Studies from St. Jude Children’s Research Hospital and Vanderbilt University Medical Center show, “Roughly 50 percent of hospital patients get a drug in any one-year period that could cause serious side effects because of that person’s genetic makeup.”1  A study at Vanderbilt, which examined only six drugs, estimated that drug-gene tests could eliminate some 400 adverse events in a patient population of 52,942.1  A different study, published in the October 2015 edition of Nature, showed many drug-gene interactions - both severe and subtle - could be avoided by taking different doses of the drugs or turning to substitutes.  Researchers concluded that there are 80 medications-affected by about two dozen genes-with known alternative treatments.1   With positive results from these studies, the question is: Why aren't patients drug-gene tested routinely?  There are two reasons: 1. Insurance companies currently do not cover a large percentage of the cost of drug-gene testing and 2. Doctors are not familiar with prescribing medication based upon genetics.
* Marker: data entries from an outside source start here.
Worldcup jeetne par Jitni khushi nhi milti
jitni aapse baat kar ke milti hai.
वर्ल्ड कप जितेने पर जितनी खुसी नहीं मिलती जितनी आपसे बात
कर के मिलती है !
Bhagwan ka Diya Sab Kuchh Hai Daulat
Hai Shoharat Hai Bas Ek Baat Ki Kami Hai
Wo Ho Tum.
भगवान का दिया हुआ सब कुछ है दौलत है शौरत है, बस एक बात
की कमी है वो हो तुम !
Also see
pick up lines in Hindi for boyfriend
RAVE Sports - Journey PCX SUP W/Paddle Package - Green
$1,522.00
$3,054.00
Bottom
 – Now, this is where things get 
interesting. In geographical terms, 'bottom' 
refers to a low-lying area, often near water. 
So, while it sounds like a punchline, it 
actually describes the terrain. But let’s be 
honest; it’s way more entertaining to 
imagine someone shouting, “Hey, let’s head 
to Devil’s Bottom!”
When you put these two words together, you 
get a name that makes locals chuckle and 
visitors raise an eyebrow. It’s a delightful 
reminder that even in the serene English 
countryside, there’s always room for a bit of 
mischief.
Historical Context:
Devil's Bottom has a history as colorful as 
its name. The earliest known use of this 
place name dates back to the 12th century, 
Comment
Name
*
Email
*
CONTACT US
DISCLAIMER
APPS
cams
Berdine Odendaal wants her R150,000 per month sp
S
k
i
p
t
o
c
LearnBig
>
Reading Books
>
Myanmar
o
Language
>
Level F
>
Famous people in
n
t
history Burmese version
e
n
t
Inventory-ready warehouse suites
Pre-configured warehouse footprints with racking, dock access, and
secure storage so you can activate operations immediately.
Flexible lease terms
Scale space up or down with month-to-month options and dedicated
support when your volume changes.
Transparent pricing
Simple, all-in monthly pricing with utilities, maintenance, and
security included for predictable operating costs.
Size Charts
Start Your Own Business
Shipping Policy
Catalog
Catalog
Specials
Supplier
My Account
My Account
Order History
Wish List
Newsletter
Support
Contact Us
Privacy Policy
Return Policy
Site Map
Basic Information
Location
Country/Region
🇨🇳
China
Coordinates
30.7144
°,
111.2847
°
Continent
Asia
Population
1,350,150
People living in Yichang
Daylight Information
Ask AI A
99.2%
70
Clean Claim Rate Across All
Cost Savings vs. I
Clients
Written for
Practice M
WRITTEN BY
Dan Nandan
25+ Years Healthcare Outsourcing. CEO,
    Insurance companies have been reluctant to cover drug-gene tests because they believe the cost of the test is not equal to or greater than the benefit received from the test.  Total human genome sequencing costs $1,000 but drug-gene results on a few hundred genes at St. Jude costs about half as much.1 Clare Krusing, a spokesperson for America’s Health Insurance Plans (the national trade association for the health insurance industry) stated: “Coverage does vary for these tests as a result of limited clinical evidence around their effectiveness for patients.”1  However, in the past few years, Vanderbilt reports some insurance companies are beginning to change their reimbursement policies by covering a small portion of the cost of the test.1

    Another roadblock to drug-gene testing is doctor’s lack of knowledge regarding drug-gene testing. Doctors are taught to look at factors such as age, weight, renal and liver function.  They also look at the patient’s current prescriptions and may take into account a patient’s medication preference before they prescribe medication. Drug-gene research is relatively new; some of the major recent research milestones about drugs and genes have been reached at St. Jude by Mary Relling, chair of the pharmaceutical sciences department.1  Relling and her colleagues conducted years of drug-gene tests on a small scale.1   Her research led to St. Jude standardizing drug-gene testing for all new patients.  In March St. Jude had data in almost 3,000 patients’ electronic medical records corresponding to seven genes and 23 drugs that are well understood and affects its patients.1  Research studies such as Mary Relling’s are new to the medical community, and medical schools have yet to include drug-gene testing and its benefit to patients in their curriculum.  Due to the lack of education in drug-gene testing and its implications, doctors are not accustomed to taking genetic factors into account when prescribing medication.  The benefit to drug-gene testing is it allows the doctor to see genetic variations and adjust dosages or medications to what would best work for the patient.

    Drug-gene testing must be standardized.  With more research, increased education amongst doctors and proof of patients benefitting from drug-gene testing the obstacles facing testing should cease to exist.  Doctors need to learn about the findings in drug-gene studies to understand genetic variables and the potential reactions their patients may have to medications.  Once doctors are aware of the benefit to patients, they must push to standardize drug-gene testing forcing hospitals and insurance companies to accept the practice.  

 

References: 

Maron, Dina Fine.  “The Right Pill For You,” Scientific American, October 2016, 47.